Task requirements
1) In the passage on online age verification, duplicate the text from "My vision would" to "the original website.".
2) According to the passage on online age verification, what does the proposed government router not keep logs of?
3) Take the passage on online age verification further, picking up after its final sentence.

This made me think about the fact that the major platforms (Alphabet, Amazon, Apple, Meta, and Microsoft) gather enough data on their users that they almost certainly know roughly how old someone is, even if no age has been provided to them. They can use all the signals they have available to provide a score for how certain they are that an individual is, or is not, legally an adult.
(As an example, if you have a credit or debit card in your Google or Apple wallet then you are almost certainly an adult because it would be very difficult for a child to obtain a card and get it into a digital wallet due to the security procedures that are in place.)
Given that, if these companies get forced to discern whether users are adults or not in order to serve appropriate content then it seems a no brainer for them to provide free age verification as well.
My vision would be for the UK government to provide an anonymised age verification router service. When a website requires you to verify your age in order to access some particular content it could ask you which age verification service you wish to use. It then sends a request to the government "middleman" that includes only the URL of the verification service. The router forwards the request anonymously to the specified server (no ip address logs are stored). If you are logged in to the account already then it will immediately return true or false to verify that you are or are not an adult. If you are not logged in then you will be prompted to login to your account with the service and then it will return the answer. The government server will then return the answer to the original website.

Entries shown
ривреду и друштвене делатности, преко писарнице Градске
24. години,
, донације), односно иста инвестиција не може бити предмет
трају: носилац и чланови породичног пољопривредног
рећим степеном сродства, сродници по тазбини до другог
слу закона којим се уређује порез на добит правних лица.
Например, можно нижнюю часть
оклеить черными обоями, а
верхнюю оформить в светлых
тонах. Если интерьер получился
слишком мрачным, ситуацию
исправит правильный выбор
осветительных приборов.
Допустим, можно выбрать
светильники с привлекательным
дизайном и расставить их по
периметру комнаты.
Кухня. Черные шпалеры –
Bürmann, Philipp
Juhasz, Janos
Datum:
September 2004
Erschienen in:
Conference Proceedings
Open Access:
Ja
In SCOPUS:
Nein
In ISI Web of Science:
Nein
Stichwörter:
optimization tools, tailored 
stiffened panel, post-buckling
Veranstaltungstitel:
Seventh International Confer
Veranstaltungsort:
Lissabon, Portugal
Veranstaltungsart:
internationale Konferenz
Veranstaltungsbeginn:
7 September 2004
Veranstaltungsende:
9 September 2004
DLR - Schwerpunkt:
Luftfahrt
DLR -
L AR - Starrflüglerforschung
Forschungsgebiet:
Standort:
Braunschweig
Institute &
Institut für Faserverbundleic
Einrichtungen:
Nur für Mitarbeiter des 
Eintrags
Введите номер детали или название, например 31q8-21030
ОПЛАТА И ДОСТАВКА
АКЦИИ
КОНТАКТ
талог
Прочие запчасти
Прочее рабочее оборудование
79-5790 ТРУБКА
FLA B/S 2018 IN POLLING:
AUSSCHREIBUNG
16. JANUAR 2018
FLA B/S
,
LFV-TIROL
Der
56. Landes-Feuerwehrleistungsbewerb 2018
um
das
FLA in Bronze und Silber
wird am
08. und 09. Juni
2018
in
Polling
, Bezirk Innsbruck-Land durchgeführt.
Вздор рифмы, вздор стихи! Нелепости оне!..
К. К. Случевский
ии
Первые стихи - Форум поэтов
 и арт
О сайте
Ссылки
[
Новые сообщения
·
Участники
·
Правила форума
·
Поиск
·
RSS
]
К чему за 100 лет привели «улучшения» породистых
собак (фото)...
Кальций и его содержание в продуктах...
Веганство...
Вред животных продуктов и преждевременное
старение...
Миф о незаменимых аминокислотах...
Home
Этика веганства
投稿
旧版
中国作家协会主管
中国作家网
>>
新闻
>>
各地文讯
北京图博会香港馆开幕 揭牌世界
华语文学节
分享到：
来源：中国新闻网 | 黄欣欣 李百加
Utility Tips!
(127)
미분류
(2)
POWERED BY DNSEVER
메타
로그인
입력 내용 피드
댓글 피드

Task-by-task results
1)
My vision would be for the UK government to provide an anonymised age verification router service. When a website requires you to verify your age in order to access some particular content it could ask you which age verification service you wish to use. It then sends a request to the government "middleman" that includes only the URL of the verification service. The router forwards the request anonymously to the specified server (no ip address logs are stored). If you are logged in to the account already then it will immediately return true or false to verify that you are or are not an adult. If you are not logged in then you will be prompted to login to your account with the service and then it will return the answer. The government server will then return the answer to the original website.

2) IP addresses.

3)
That way, we can get free, anonymous verification.
I'm sure people will have issues with this idea, such as "do you trust the government server to not log details fo your request instead of being anonymous?" - to which I do not have a definitive answer, but I feel like it is potentially a little better than having Google or Facebook knowing what sites I am visiting that need verification.
Anyone out there have any thoughts on this? I have only just had the idea pop into my head, so no serious thought has gone into it. There are probably issues that I have not thought about.